The Last Unicorn is an enjoyable travelogue of life in Southeast Asia, where all recent history (including, it may be, the imperilment of the saola) lies under the shadow of the Vietnam War. DeBuys offers a fascinating peak of what it truly means to be involved in the study and conservation of endangered species in the wild. Seldom is it the Jane Goodall world of sitting in a clearing while animals carry on all around you. Instead, it is often a long, hard, brutal slog through an unforgiving landscape with the faintest of hopes that you will even catch a glimpse of your quarry.
It also provides an insight that many westerners may lack about conservation efforts in the developing world. When Robichaud visits villages, he wants to talk about saola (several of which, he knows or suspects, are poached by those villagers), but he also knows that conservation of an obscure (though breathtakingly beautiful) animal isn't the top priority of those villagers. They want to talk about roads and bridges and dams... which could in turn let more poachers have more access to more animals. Robichaud's challenge is to make the saola worth more alive than dead.

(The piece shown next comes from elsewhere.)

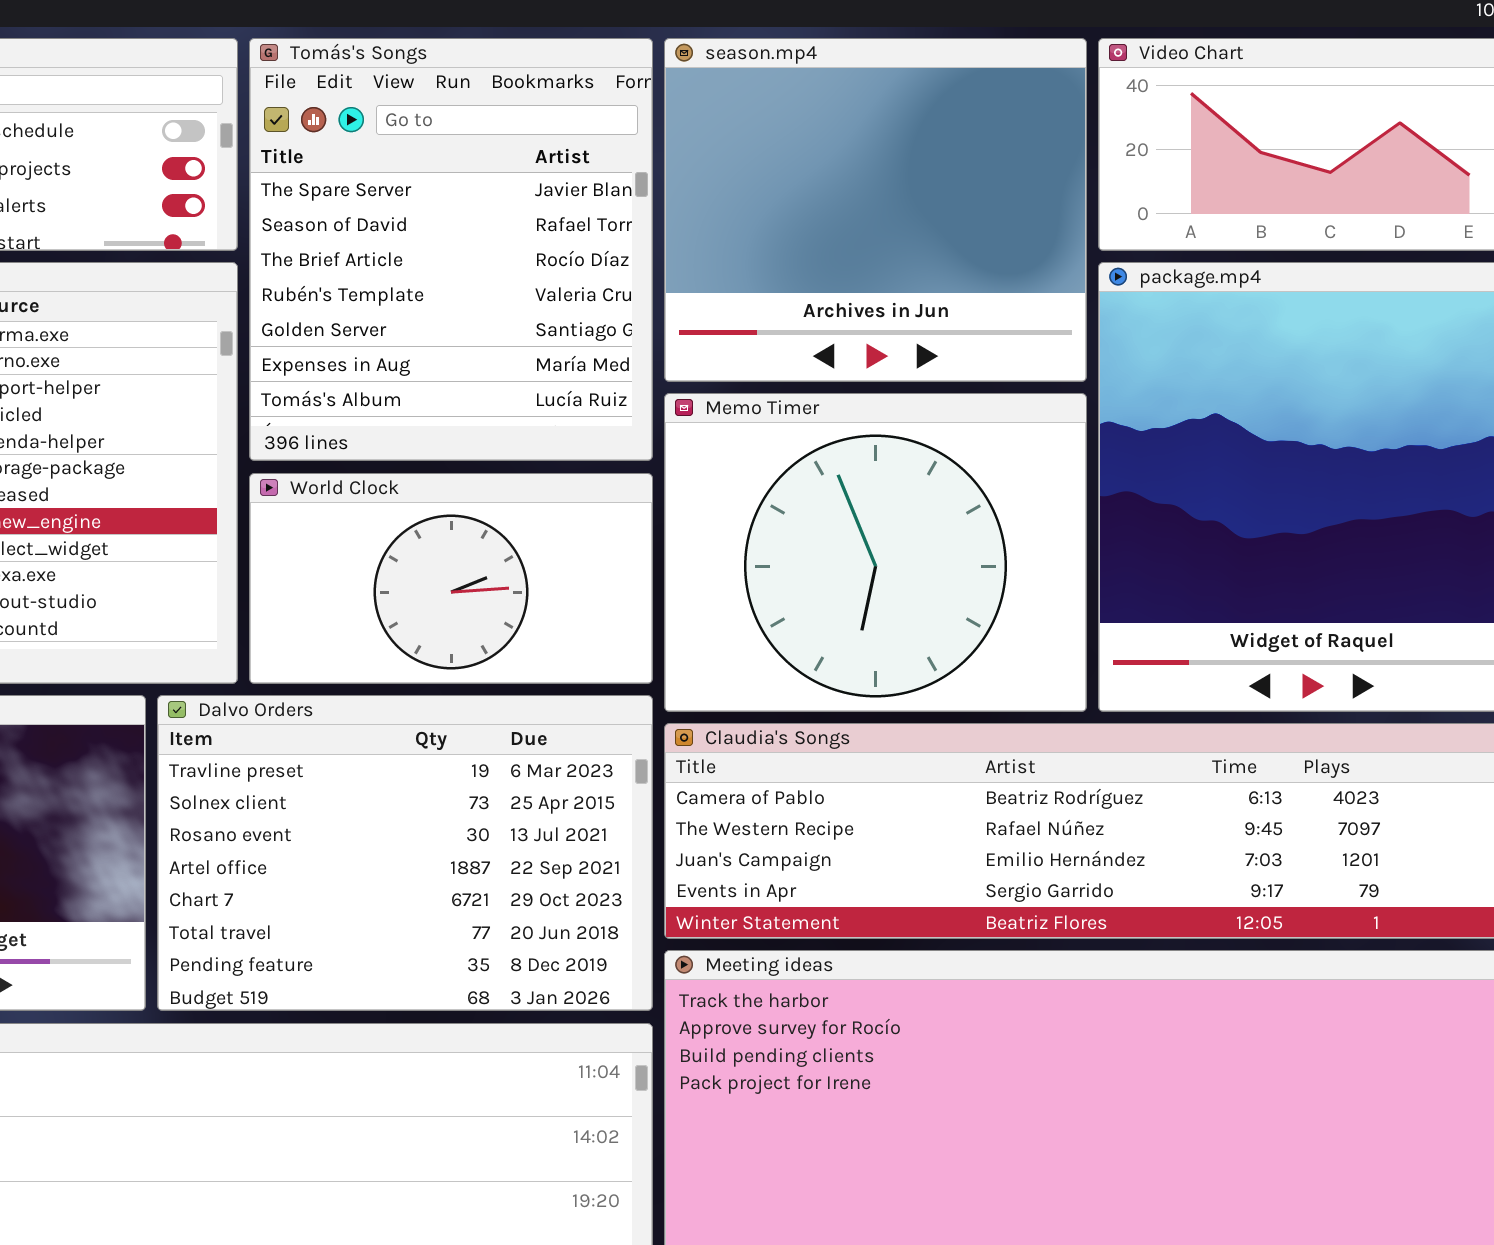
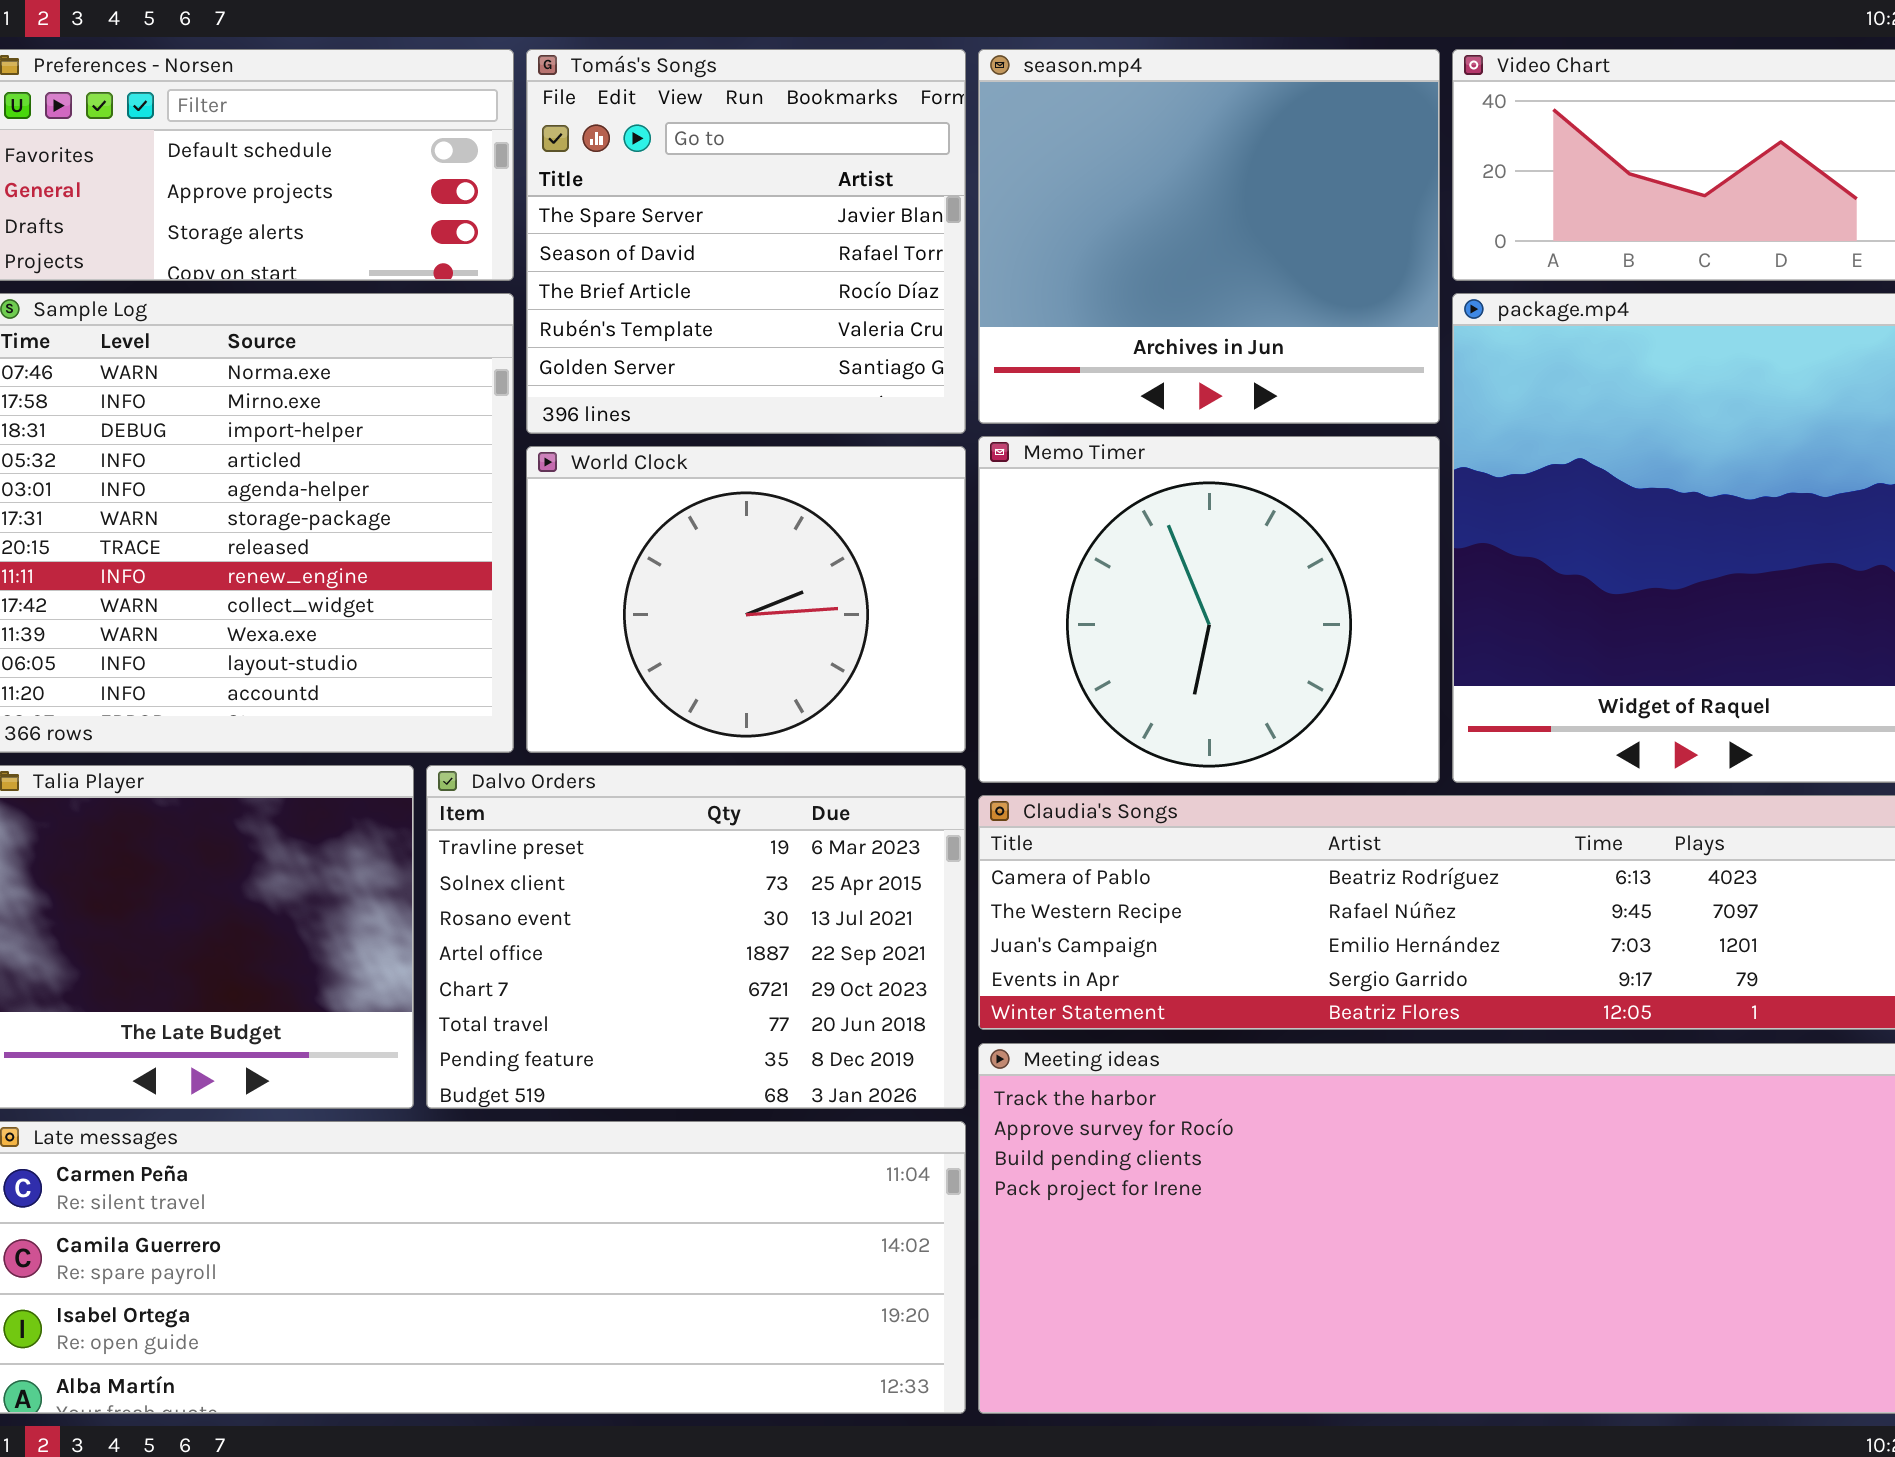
Tomás's Songs: [249,38,653,461] -> [526,49,966,434], resized
World Clock: [249,473,653,684] -> [526,446,966,753], resized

If there was one thing that I found disappointing about The Last Unicorn, it's how little the saola actually appears in it. I know that the author is largely writing about what he experienced during his trip (which, spoiler alert, does not include a saola), but I was really hoping to learn more about the animal itself. That being said, maybe I should cut deBuys some slack on the grounds that very little really is known about the saola. Most of Robichaud's knowledge comes from a captive specimen that lived for a short time in a private collection, and it's those reminiscences that I enjoy the most, as they provide the most insight into the animal.
I recently actually heard Bill Robichaud give a lecture on the saola and found it fascinating. One of the most intriguing ideas was the suggestion that an emergency captive breeding program be set up in Southeast Asia, similar to the breeding station for okapi that exist in the Congo. It was a position that I wasn't expecting to hear him take (one that I never had considered, really) considering the poor track record of saola in captivity so far. Admittedly, those have been wounded, stressed-out animals not being cared for by a professional staff. Robichaud surprised me, though, saying that, even if poaching were stopped this instant, the remaining populations may be too small and too fragmented to support the species long-term. Captive breeding and intensive management may be the species' only hope.
Oscar Wilde had an old maxim, one that deBuys trots out and applies to Robichaud - the sign of a first rate mind is to be able to hold two opposing ideas at the same time. Robichaud - and indeed most conservationists - have to be realistic about the dangers that animals face, while also hopeful that it's not too late and that they can be saved. The first step towards saving a species, however, is knowing that it needs our help. We may not really meet the saola in The Last Unicorn, but the tantalizing glimpses of it that we are given still serve as a call to arms.